==== SOURCE EXCERPT ====

Discussion in 'Bicycle Mechanics and Repairs' started by User, 11 Sep 2007.
You can get anodised alloy cap head screws in a variety of colours. S/S should be ok, depends what sort of torque settings you need.
I wouldn't of thought so, they would be made, I think, of a tough alloy (6082 ?) and "aged" (hardened), for a pannier no problem as they were initially manufactured for the custom car scene in the engine bay of the car.
Nip into Halfords and have a look, sure I've seen them in there, better still a custom car shop.
The S/S you wouldn't shear.
Unfortunately stainless steel won't be the end of your rusting trouble. In winter, the salt will still get it to 'bleed'.
Your local shop will probably have let you have some made of A2 (or 304) stainless, but if you live near a boat place, they will have a better grade which is A4 (or 316), and will probably still be cheaper than Wiggle!
If you really want to be as rust free as possible it helps if you dip them in lots of grease (cheap tub from Halfords) and use the allen key to force a bit into the hex recess. Then wipe all the excess off on a rag. Do the same for the threads on the frame.
Ironically people who like to keep their bikes looking good (and most bike shops when they build them up from new), keep them far too clean. Those degreaser sprays are the worse culprits. Basically the bits that need to shine should be polished and everywhere else should be greasy. All bare bits of steel will rust - stainless just does it slower when exposed to air. (Its propensity for anaerobic corrosion is another, quite frightening story).
As Tim said: hence my propensity for cleaning bikes with WD40 and an oily rag. An oily rag is your best friend.
Interesting pointers there folks, thanks.

====

- TASK INSTRUCTIONS -
A – In the screw discussion, begin at the words "Discussion in 'Bicycle" and stop after "you wouldn't shear.". Write out that passage with "custom car" swapped for "hot rod".
B – Translate this sentence from the screw discussion into French: "Unfortunately stainless steel won't be the end of your rusting trouble."
The records that follow are drawn from a separate source.

==== RAW RECORDS ====

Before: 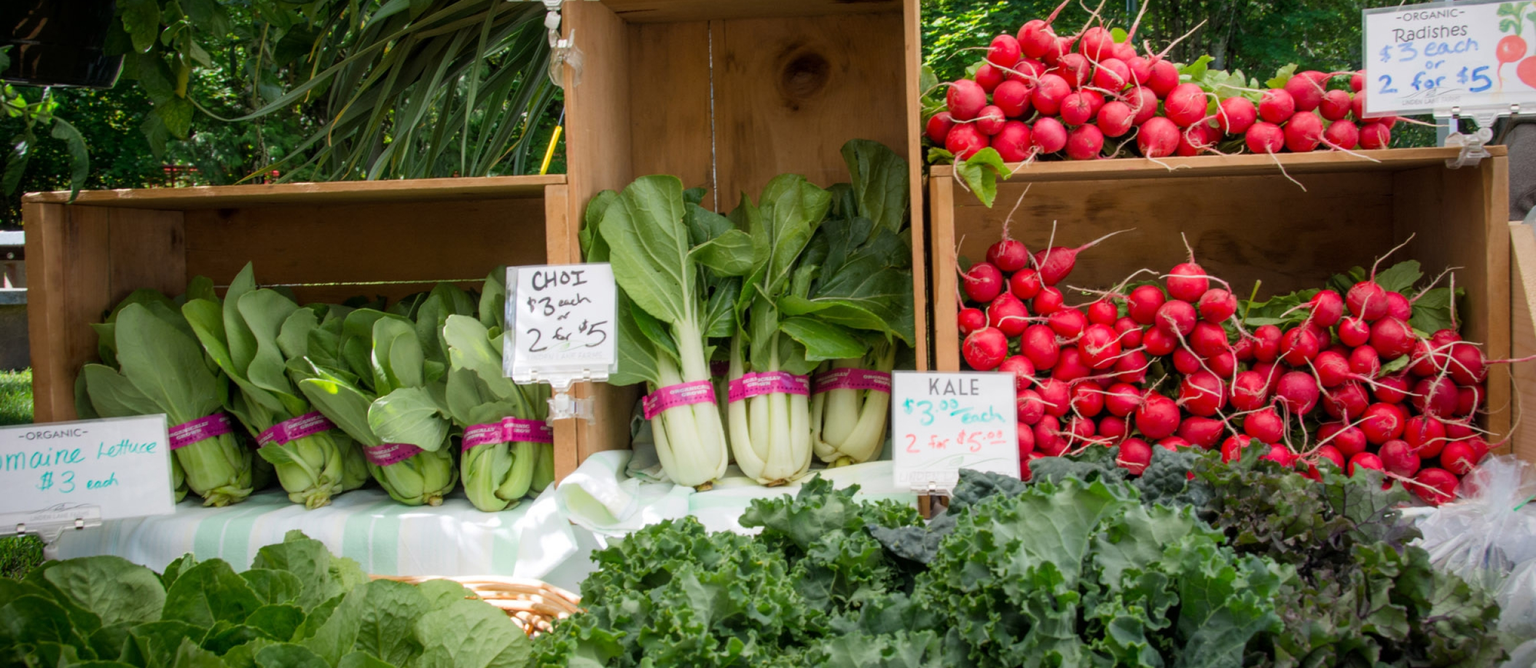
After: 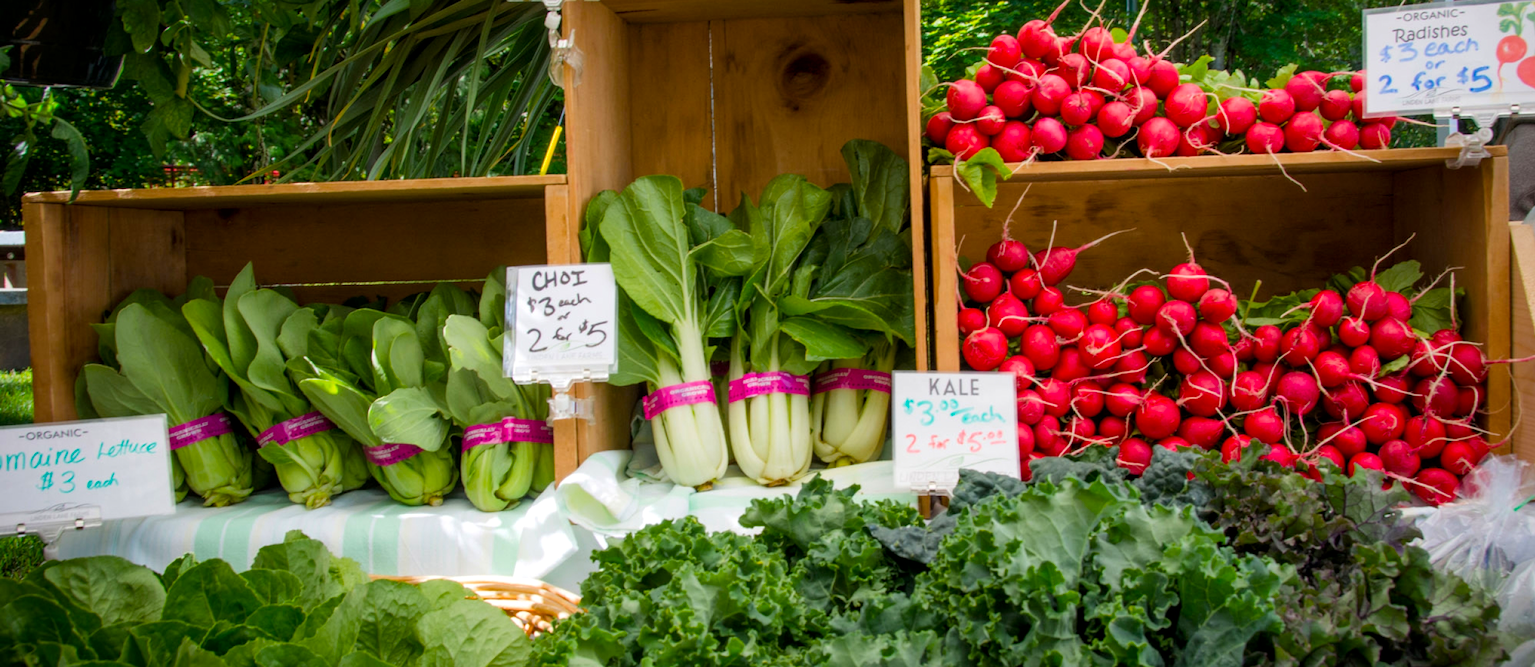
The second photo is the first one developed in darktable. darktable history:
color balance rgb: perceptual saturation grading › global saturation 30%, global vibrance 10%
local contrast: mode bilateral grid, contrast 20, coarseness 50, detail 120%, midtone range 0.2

====
==== RAW RECORDS ====

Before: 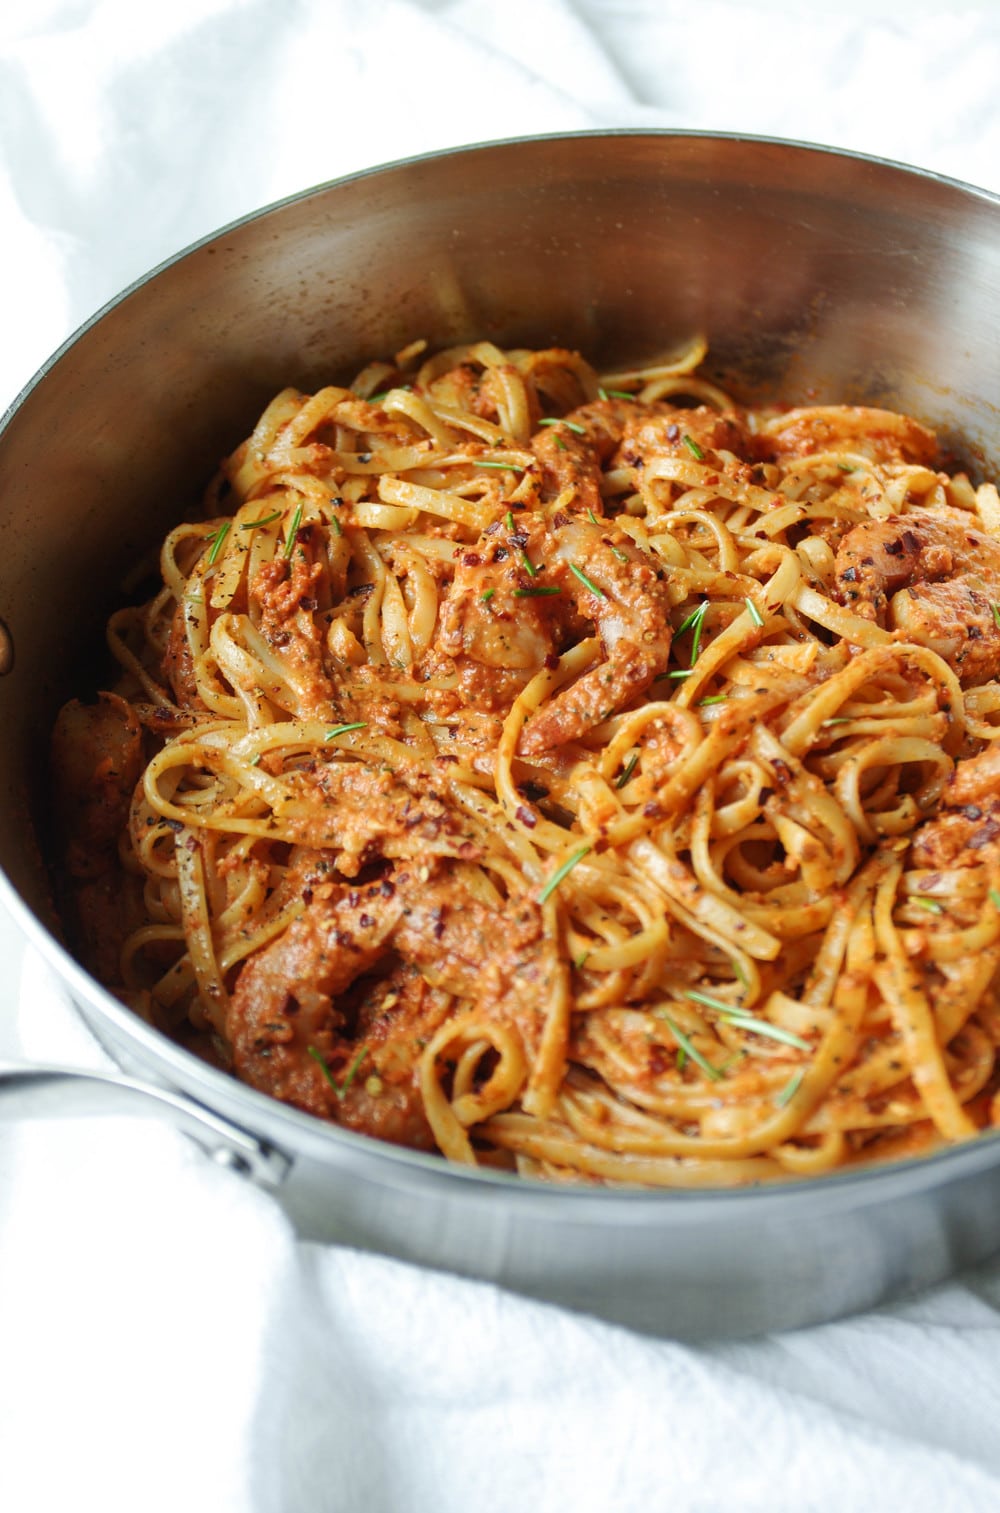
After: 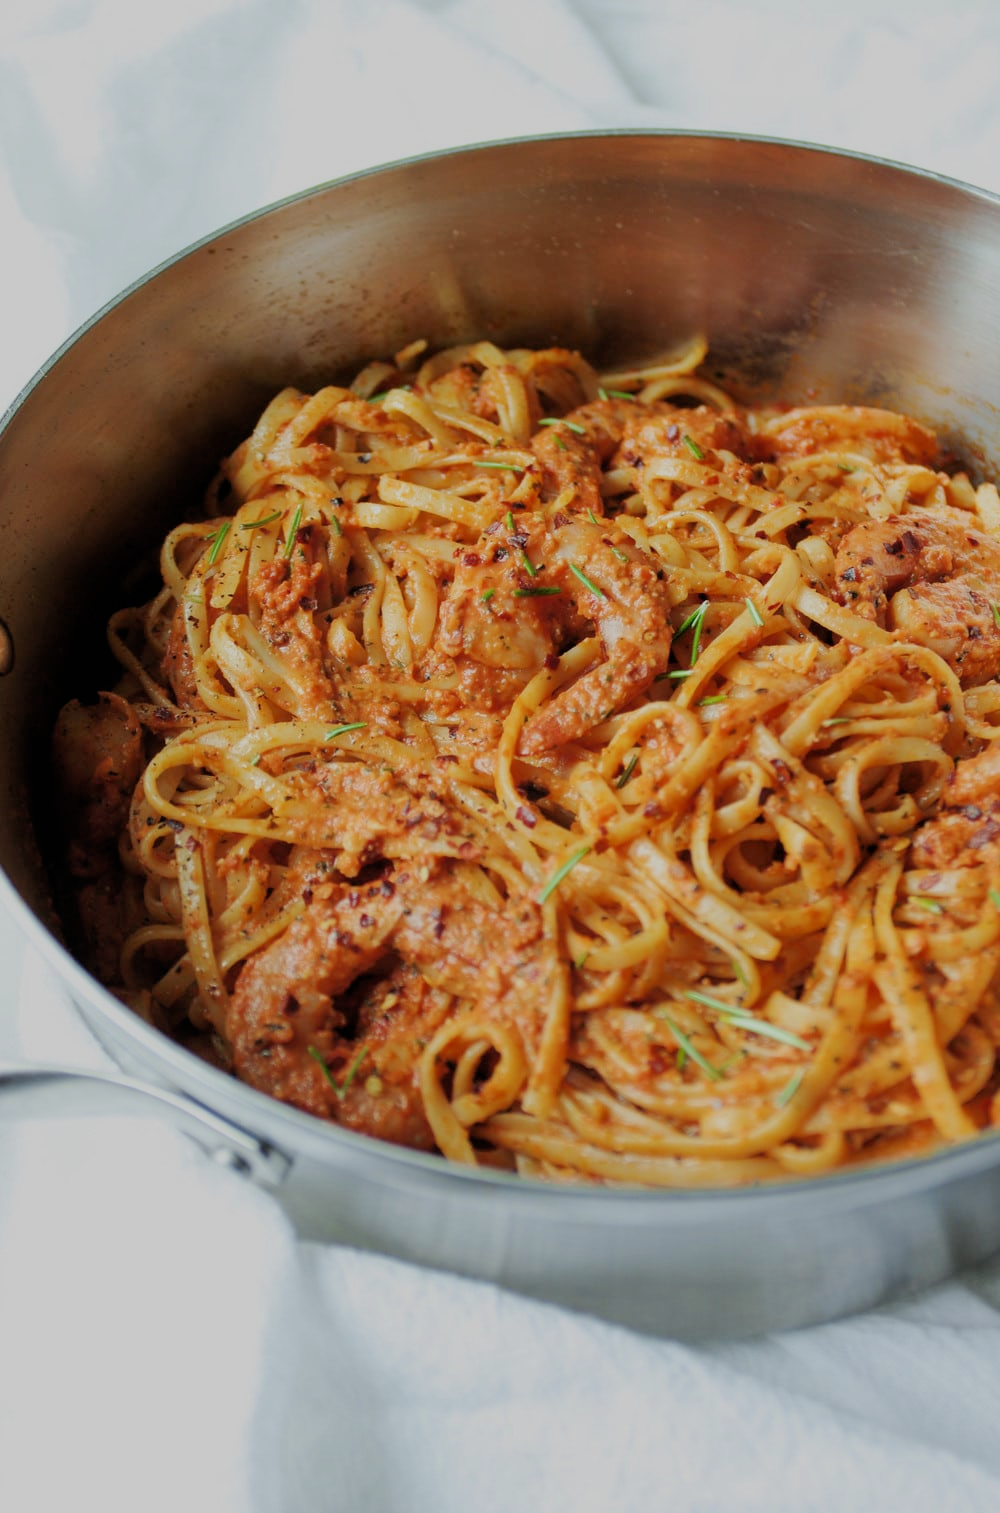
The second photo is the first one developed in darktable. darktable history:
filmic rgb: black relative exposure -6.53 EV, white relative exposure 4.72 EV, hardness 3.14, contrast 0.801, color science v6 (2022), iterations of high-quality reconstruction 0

====

- THE RESPONSES -
A –
Discussion in 'Bicycle Mechanics and Repairs' started by User, 11 Sep 2007.
You can get anodised alloy cap head screws in a variety of colours. S/S should be ok, depends what sort of torque settings you need.
I wouldn't of thought so, they would be made, I think, of a tough alloy (6082 ?) and "aged" (hardened), for a pannier no problem as they were initially manufactured for the hot rod scene in the engine bay of the car.
Nip into Halfords and have a look, sure I've seen them in there, better still a hot rod shop.
The S/S you wouldn't shear.

B – Malheureusement, l'acier inoxydable ne mettra pas fin à vos problèmes de rouille.